Top of AVAILABLE DATA
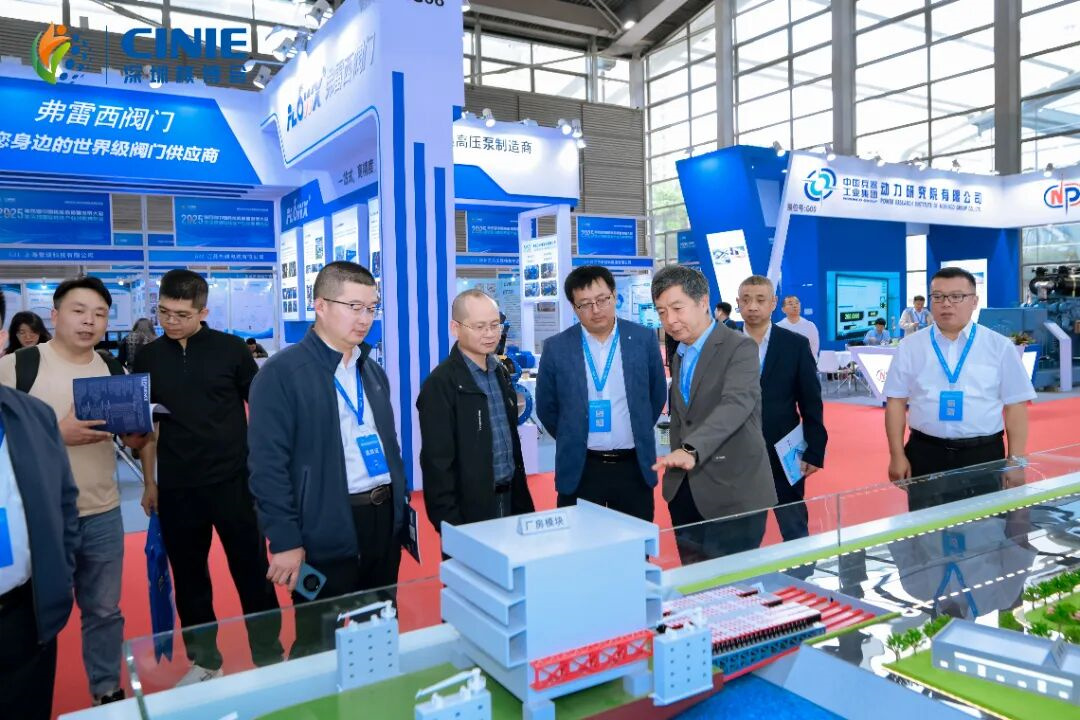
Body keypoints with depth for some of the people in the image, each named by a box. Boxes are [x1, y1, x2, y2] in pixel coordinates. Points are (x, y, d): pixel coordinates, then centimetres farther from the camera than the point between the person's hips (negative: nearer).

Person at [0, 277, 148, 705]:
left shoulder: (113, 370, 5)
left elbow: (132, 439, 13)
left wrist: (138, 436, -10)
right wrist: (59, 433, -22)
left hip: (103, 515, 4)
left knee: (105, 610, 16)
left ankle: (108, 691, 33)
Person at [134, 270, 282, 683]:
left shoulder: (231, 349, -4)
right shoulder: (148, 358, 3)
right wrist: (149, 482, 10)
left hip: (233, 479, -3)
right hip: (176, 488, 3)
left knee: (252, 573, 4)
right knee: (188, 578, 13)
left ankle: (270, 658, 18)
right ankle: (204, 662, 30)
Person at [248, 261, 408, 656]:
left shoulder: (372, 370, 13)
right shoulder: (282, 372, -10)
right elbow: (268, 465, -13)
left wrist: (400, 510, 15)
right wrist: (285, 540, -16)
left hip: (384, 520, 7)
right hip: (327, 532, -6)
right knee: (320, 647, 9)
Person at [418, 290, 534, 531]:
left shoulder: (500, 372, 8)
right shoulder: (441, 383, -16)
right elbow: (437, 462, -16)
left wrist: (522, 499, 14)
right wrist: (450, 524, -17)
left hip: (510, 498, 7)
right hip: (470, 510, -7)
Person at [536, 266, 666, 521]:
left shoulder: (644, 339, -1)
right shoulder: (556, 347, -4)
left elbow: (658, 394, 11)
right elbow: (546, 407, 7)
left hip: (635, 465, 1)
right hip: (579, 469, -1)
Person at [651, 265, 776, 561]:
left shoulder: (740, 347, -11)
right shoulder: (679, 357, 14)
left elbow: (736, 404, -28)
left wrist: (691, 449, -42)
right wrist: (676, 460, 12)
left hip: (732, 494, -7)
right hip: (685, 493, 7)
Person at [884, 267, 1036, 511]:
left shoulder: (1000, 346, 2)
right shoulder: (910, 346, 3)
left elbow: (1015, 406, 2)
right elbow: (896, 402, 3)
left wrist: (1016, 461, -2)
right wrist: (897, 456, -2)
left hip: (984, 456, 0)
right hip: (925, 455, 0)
Bottom of AVAILABLE DATA
Top of AVAILABLE DATA
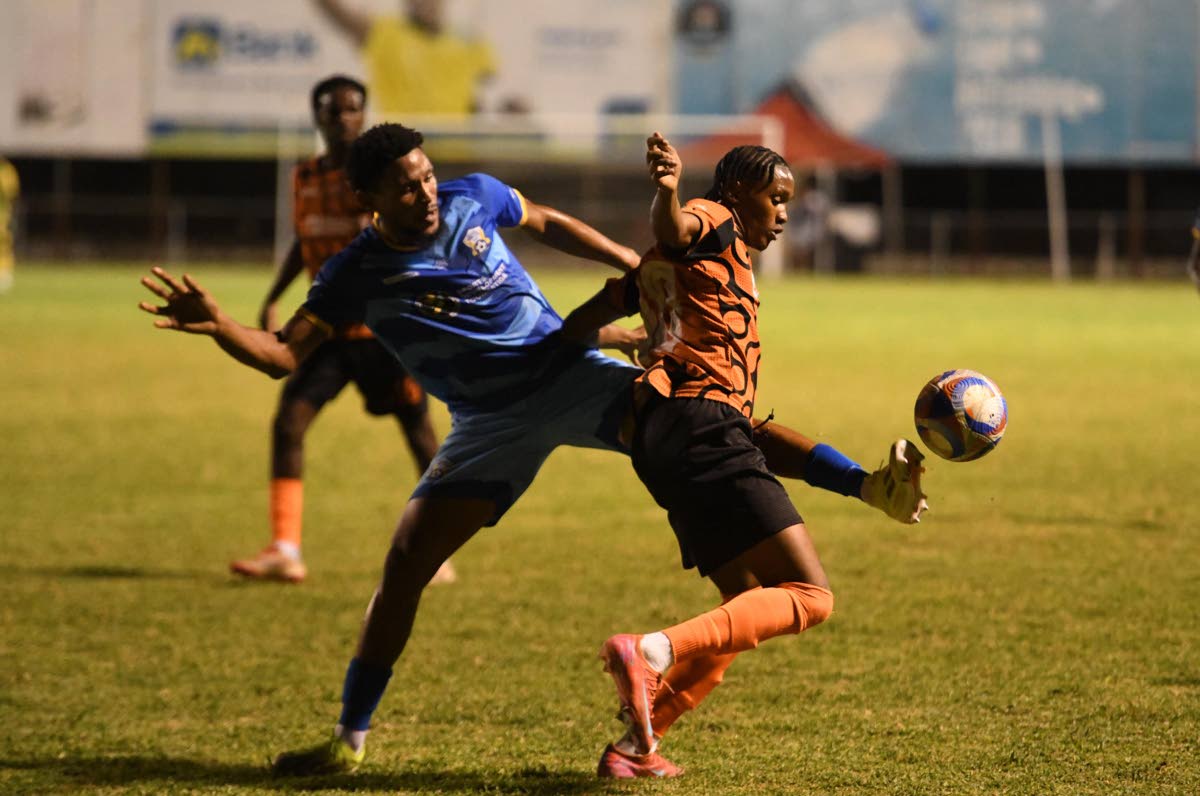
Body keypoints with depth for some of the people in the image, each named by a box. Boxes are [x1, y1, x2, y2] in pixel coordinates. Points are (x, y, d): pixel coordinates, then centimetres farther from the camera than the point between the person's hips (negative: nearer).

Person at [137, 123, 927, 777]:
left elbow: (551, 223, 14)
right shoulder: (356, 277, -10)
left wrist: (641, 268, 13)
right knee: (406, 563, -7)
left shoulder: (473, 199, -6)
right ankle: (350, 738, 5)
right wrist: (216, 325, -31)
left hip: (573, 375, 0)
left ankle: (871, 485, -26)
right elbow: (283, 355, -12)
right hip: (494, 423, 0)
Bottom of AVAILABLE DATA
◆ WHAT TO PRODUCE ◆
Rewrite the lines above as a numbered list, starting with the line containing "left wrist: (400, 510, 15)" and ending with the line containing "left elbow: (1015, 406, 2)". Include both of those lines and leave out any blank lines.

◆ OUTPUT FOR THIS EXERCISE ◆
1. left wrist: (400, 510, 15)
2. right wrist: (285, 540, -16)
3. left hip: (384, 520, 7)
4. right hip: (327, 532, -6)
5. right knee: (320, 647, 9)
6. Person at [418, 290, 534, 531]:
7. left shoulder: (500, 372, 8)
8. right shoulder: (441, 383, -16)
9. right elbow: (437, 462, -16)
10. left wrist: (522, 499, 14)
11. right wrist: (450, 524, -17)
12. left hip: (510, 498, 7)
13. right hip: (470, 510, -7)
14. Person at [536, 266, 666, 521]:
15. left shoulder: (644, 339, -1)
16. right shoulder: (556, 347, -4)
17. left elbow: (658, 394, 11)
18. right elbow: (546, 407, 7)
19. left hip: (635, 465, 1)
20. right hip: (579, 469, -1)
21. Person at [651, 265, 776, 561]:
22. left shoulder: (740, 347, -11)
23. right shoulder: (679, 357, 14)
24. left elbow: (736, 404, -28)
25. left wrist: (691, 449, -42)
26. right wrist: (676, 460, 12)
27. left hip: (732, 494, -7)
28. right hip: (685, 493, 7)
29. Person at [884, 267, 1036, 511]:
30. left shoulder: (1000, 346, 2)
31. right shoulder: (910, 346, 3)
32. left elbow: (1015, 406, 2)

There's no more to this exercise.